# [Action item]
Copying task for the records below: reproduce each one exactly and drop the pictures.

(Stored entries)
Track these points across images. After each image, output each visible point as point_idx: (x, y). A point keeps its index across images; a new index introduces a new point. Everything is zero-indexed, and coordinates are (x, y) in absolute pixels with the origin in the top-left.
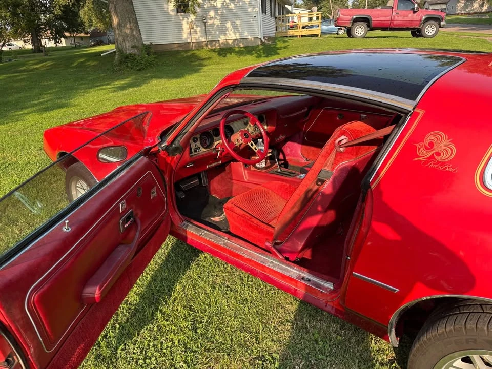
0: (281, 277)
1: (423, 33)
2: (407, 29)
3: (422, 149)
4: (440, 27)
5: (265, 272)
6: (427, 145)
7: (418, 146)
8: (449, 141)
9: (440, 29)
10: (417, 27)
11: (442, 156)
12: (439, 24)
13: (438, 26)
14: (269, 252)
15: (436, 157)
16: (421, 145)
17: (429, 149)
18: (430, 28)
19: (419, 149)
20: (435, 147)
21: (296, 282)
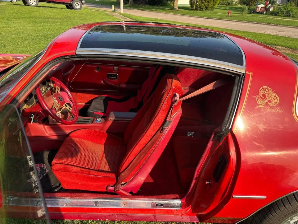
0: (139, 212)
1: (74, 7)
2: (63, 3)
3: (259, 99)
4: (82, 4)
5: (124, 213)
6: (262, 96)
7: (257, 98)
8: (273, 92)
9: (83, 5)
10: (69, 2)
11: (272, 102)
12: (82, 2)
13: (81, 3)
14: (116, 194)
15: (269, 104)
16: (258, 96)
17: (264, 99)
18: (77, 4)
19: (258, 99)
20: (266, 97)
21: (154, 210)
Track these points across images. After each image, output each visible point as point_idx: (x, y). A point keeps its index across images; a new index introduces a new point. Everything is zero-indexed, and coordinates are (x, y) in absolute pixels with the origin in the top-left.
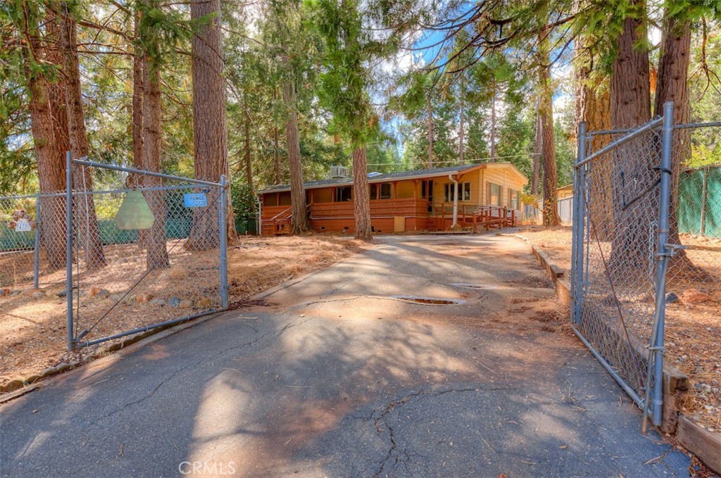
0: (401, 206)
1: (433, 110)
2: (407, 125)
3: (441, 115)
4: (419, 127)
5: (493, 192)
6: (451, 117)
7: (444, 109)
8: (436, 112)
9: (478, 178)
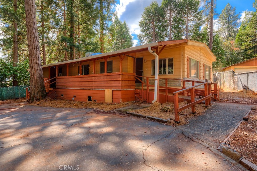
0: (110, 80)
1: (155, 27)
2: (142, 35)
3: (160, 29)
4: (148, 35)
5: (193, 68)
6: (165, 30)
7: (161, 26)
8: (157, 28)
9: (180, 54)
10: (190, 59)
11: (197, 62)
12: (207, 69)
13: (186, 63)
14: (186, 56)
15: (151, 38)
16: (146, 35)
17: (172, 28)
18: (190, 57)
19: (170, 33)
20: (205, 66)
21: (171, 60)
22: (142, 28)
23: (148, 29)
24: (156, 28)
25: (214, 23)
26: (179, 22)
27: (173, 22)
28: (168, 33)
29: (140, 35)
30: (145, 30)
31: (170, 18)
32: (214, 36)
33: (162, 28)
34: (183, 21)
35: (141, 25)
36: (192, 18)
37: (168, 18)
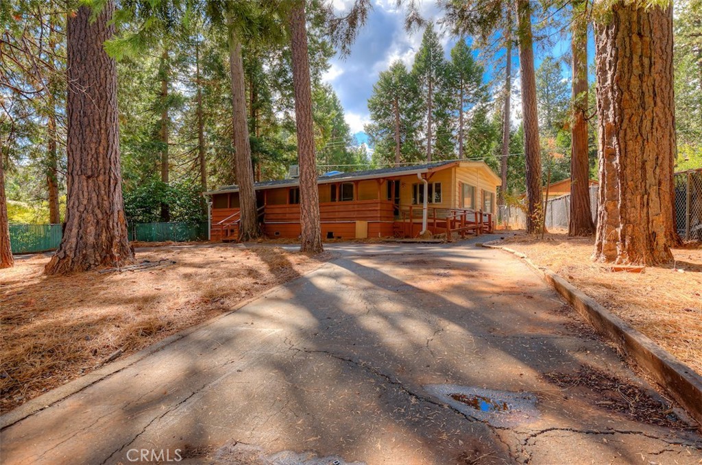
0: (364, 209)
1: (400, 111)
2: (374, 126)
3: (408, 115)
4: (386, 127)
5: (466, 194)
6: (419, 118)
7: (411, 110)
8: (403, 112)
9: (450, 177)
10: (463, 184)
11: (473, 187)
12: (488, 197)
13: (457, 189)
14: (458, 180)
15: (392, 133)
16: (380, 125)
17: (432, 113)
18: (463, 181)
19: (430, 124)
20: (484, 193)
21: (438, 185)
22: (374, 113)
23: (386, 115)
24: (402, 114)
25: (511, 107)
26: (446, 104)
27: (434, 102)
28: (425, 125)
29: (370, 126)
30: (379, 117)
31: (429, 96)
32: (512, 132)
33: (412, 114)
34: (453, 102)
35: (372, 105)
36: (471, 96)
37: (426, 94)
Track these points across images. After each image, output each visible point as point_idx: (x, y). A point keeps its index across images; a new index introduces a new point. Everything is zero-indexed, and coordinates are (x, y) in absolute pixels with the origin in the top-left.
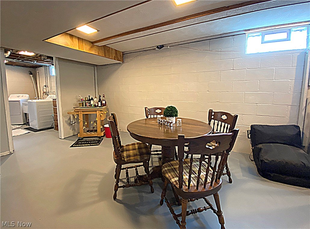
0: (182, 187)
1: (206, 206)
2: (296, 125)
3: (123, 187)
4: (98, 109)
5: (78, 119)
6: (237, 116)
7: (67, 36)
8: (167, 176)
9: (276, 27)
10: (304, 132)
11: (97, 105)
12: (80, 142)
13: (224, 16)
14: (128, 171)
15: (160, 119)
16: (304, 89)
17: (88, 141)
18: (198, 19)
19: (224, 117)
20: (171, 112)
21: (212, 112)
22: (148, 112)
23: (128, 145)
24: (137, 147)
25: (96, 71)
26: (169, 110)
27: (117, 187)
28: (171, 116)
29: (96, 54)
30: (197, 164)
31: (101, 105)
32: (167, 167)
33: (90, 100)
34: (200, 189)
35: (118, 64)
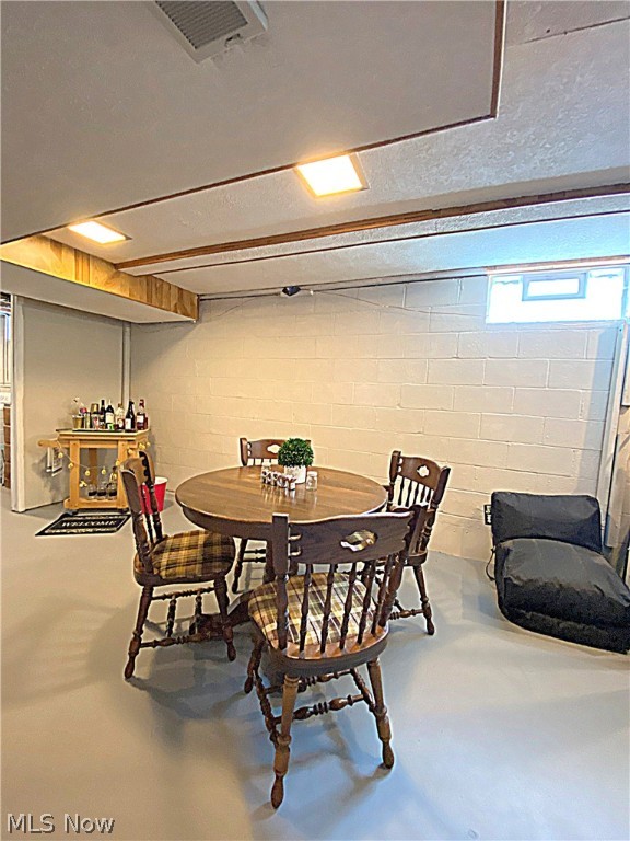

# [Response for this exercise]
Track these points across images. After each image, output each visible point as point_idx: (x, y). A point keeps its index across images; a new index introduces a new point. Everything is zero-indexed, and coordinates are (x, y) in absolute pixels with the origin in the top-left.
0: (281, 277)
1: (423, 33)
2: (407, 29)
3: (422, 149)
4: (440, 27)
5: (265, 272)
6: (427, 145)
7: (418, 146)
8: (449, 141)
9: (440, 29)
10: (417, 27)
11: (442, 156)
12: (439, 24)
13: (438, 26)
14: (269, 252)
15: (436, 157)
16: (421, 145)
17: (429, 149)
18: (430, 28)
19: (419, 149)
20: (435, 147)
21: (296, 282)
0: (139, 212)
1: (74, 7)
2: (63, 3)
3: (259, 99)
4: (82, 4)
5: (124, 213)
6: (262, 96)
7: (257, 98)
8: (273, 92)
9: (83, 5)
10: (69, 2)
11: (272, 102)
12: (82, 2)
13: (81, 3)
14: (116, 194)
15: (269, 104)
16: (258, 96)
17: (264, 99)
18: (77, 4)
19: (258, 99)
20: (266, 97)
21: (154, 210)
Track these points across images. After each image, output each visible point as point_idx: (x, y). A point keeps its index across images; a new index introduces a new point. Everything is zero-indexed, and coordinates are (x, y) in absolute pixels with the origin in the top-left.
0: (401, 206)
1: (433, 110)
2: (407, 125)
3: (441, 115)
4: (419, 127)
5: (493, 192)
6: (451, 117)
7: (444, 109)
8: (436, 112)
9: (478, 178)
0: (110, 80)
1: (155, 27)
2: (142, 35)
3: (160, 29)
4: (148, 35)
5: (193, 68)
6: (165, 30)
7: (161, 26)
8: (157, 28)
9: (180, 54)
10: (190, 59)
11: (197, 62)
12: (207, 69)
13: (186, 63)
14: (186, 56)
15: (151, 38)
16: (146, 35)
17: (172, 28)
18: (190, 57)
19: (170, 33)
20: (205, 66)
21: (171, 60)
22: (142, 28)
23: (148, 29)
24: (156, 28)
25: (214, 23)
26: (179, 22)
27: (173, 22)
28: (168, 33)
29: (140, 35)
30: (145, 30)
31: (170, 18)
32: (214, 36)
33: (162, 28)
34: (183, 21)
35: (141, 25)
36: (192, 18)
37: (168, 18)
0: (364, 209)
1: (400, 111)
2: (374, 126)
3: (408, 115)
4: (386, 127)
5: (466, 194)
6: (419, 118)
7: (411, 110)
8: (403, 112)
9: (450, 177)
10: (463, 184)
11: (473, 187)
12: (488, 197)
13: (457, 189)
14: (458, 180)
15: (392, 133)
16: (380, 125)
17: (432, 113)
18: (463, 181)
19: (430, 124)
20: (484, 193)
21: (438, 185)
22: (374, 113)
23: (386, 115)
24: (402, 114)
25: (511, 107)
26: (446, 104)
27: (434, 102)
28: (425, 125)
29: (370, 126)
30: (379, 117)
31: (429, 96)
32: (512, 132)
33: (412, 114)
34: (453, 102)
35: (372, 105)
36: (471, 96)
37: (426, 94)
Track these points across images. After each image, output each visible point as point_idx: (x, y). A point keeps its index across images; a new index introduces a new point. Everything is zero-indexed, and coordinates are (x, y) in absolute pixels with the origin in the top-left.
0: (182, 187)
1: (206, 206)
2: (296, 125)
3: (123, 187)
4: (98, 109)
5: (78, 119)
6: (237, 116)
7: (67, 36)
8: (167, 176)
9: (276, 27)
10: (304, 132)
11: (97, 105)
12: (80, 142)
13: (224, 16)
14: (128, 171)
15: (160, 119)
16: (304, 89)
17: (88, 141)
18: (198, 19)
19: (224, 117)
20: (171, 112)
21: (212, 112)
22: (148, 112)
23: (128, 145)
24: (137, 147)
25: (96, 71)
26: (169, 110)
27: (117, 187)
28: (171, 116)
29: (96, 54)
30: (197, 164)
31: (101, 105)
32: (167, 167)
33: (90, 100)
34: (200, 189)
35: (118, 64)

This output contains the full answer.